Il segno è l’altro – Mt 11,29-32

Il segno è l’altro – Mt 11,29-32

In quel tempo, mentre le folle si accalcavano, Gesù cominciò a dire:
«Questa generazione è una generazione malvagia; essa cerca un segno, ma non le sarà dato alcun segno, se non il segno di Giona. Poiché, come Giona fu un segno per quelli di Nìnive, così anche il Figlio dell’uomo lo sarà per questa generazione.
Nel giorno del giudizio, la regina del Sud si alzerà contro gli uomini di questa generazione e li condannerà, perché ella venne dagli estremi confini della terra per ascoltare la sapienza di Salomone. Ed ecco, qui vi è uno più grande di Salomone.
Nel giorno del giudizio, gli abitanti di Nìnive si alzeranno contro questa generazione e la condanneranno, perché essi alla predicazione di Giona si convertirono. Ed ecco, qui vi è uno più grande di Giona».

Siamo sempre alla ricerca di un segno per credere, ieri come oggi. Andiamo per santuari sperando di essere i destinatari di rivelazioni straordinarie, osanniamo veggenti e santoni di ogni specie che spesso non sono altro che dei ciarlatani o degli invasati, lupi solitari privi di ogni radicamento comunitario. L’appartenenza a una comunità cristiana è sempre un buono criterio, non l’unico certo, ma decisivo in questi casi, di un cammino che si nutre di Vangelo.

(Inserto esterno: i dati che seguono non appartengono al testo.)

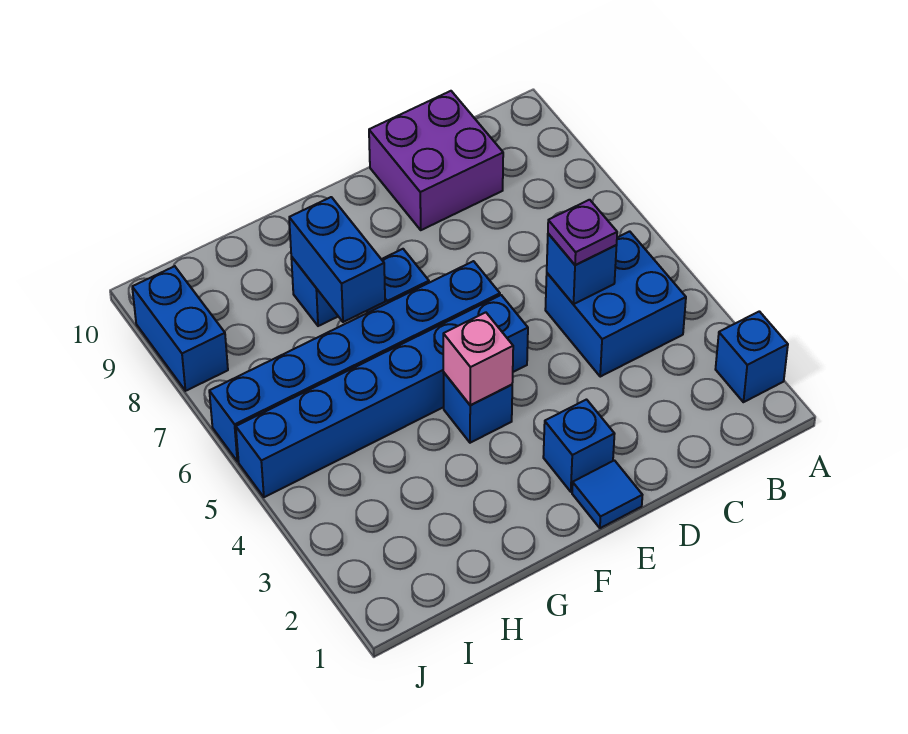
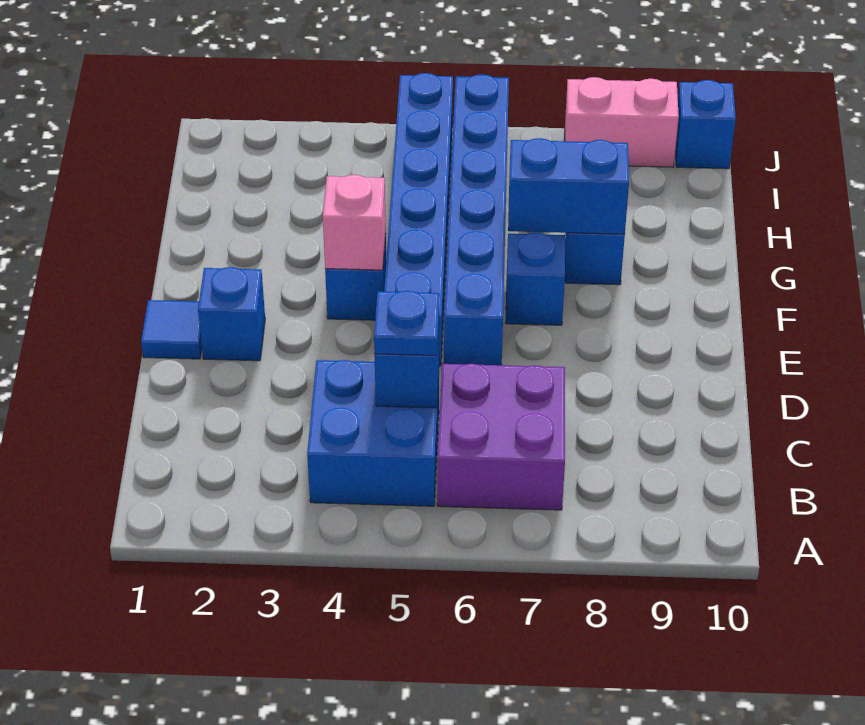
blue brick A2 level 1 -> blue brick J10 level 1
purple plate C5 level 3 -> blue plate C5 level 3
purple brick C9:D10 level 1 -> purple brick B6:C7 level 1
blue brick J8:J9 level 1 -> pink brick J8:J9 level 1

Gesù è duro su questo punto e la sua parola alla folla è di rimprovero. Veniamo richiamati tutti quanti dall’invito a non cercare dei segni esterni a noi, ma dentro di noi, segni di conversione, segni semplici che testimoniano che noi stessi dobbiamo diventare segno, come gli abitanti di Ninive.

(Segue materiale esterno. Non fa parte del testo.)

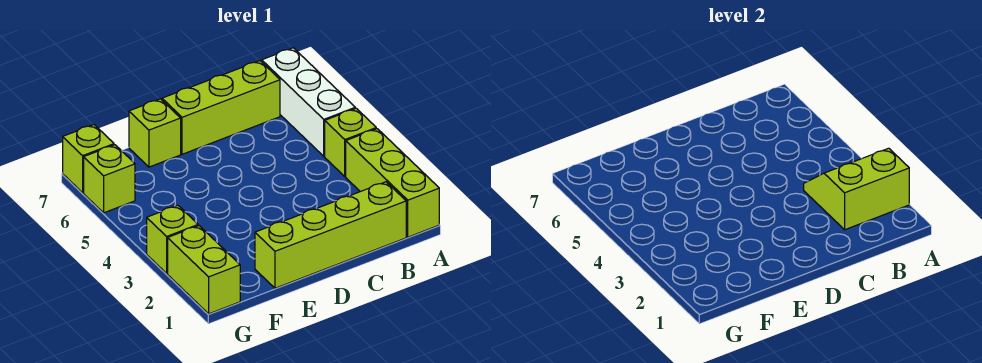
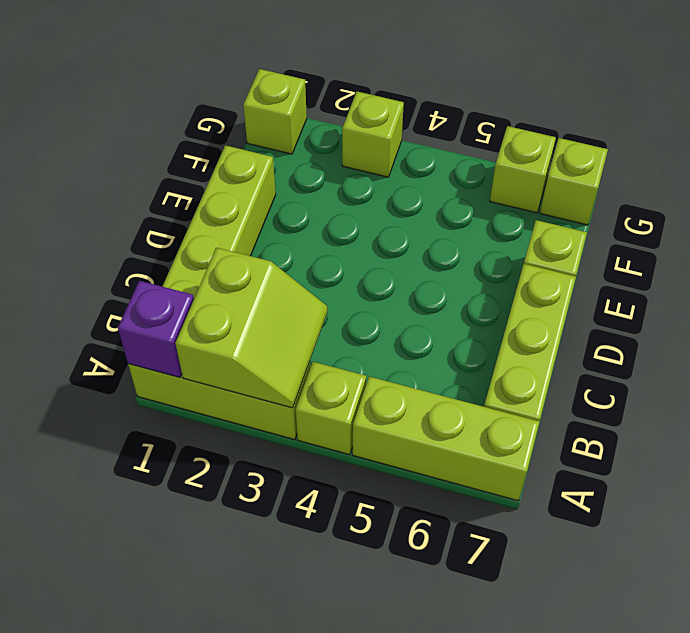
none -> purple brick A1 level 2
white brick A5:A7 level 1 -> lime brick A5:A7 level 1
lime brick G1:G2 level 1 -> lime brick G1 level 1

La rinuncia ad ogni forma di violenza assunta come decisione personale libera, questo indica che il cammino intrapreso è fecondo e ha una destinazione non immaginaria ma reale, capace di costruire storia e legami rispettosi.

Il segno è l’altro, il suo volto e le sue ferite e il suo desiderio di essere chiamato per nome. Come suggerisce papa Francesco la sapienza da apprendere è quella dell’altro: non dare risposte ma condividere. E non perdere il buonumore che, invece, la ricerca ossessiva di segni è capace di spegnere.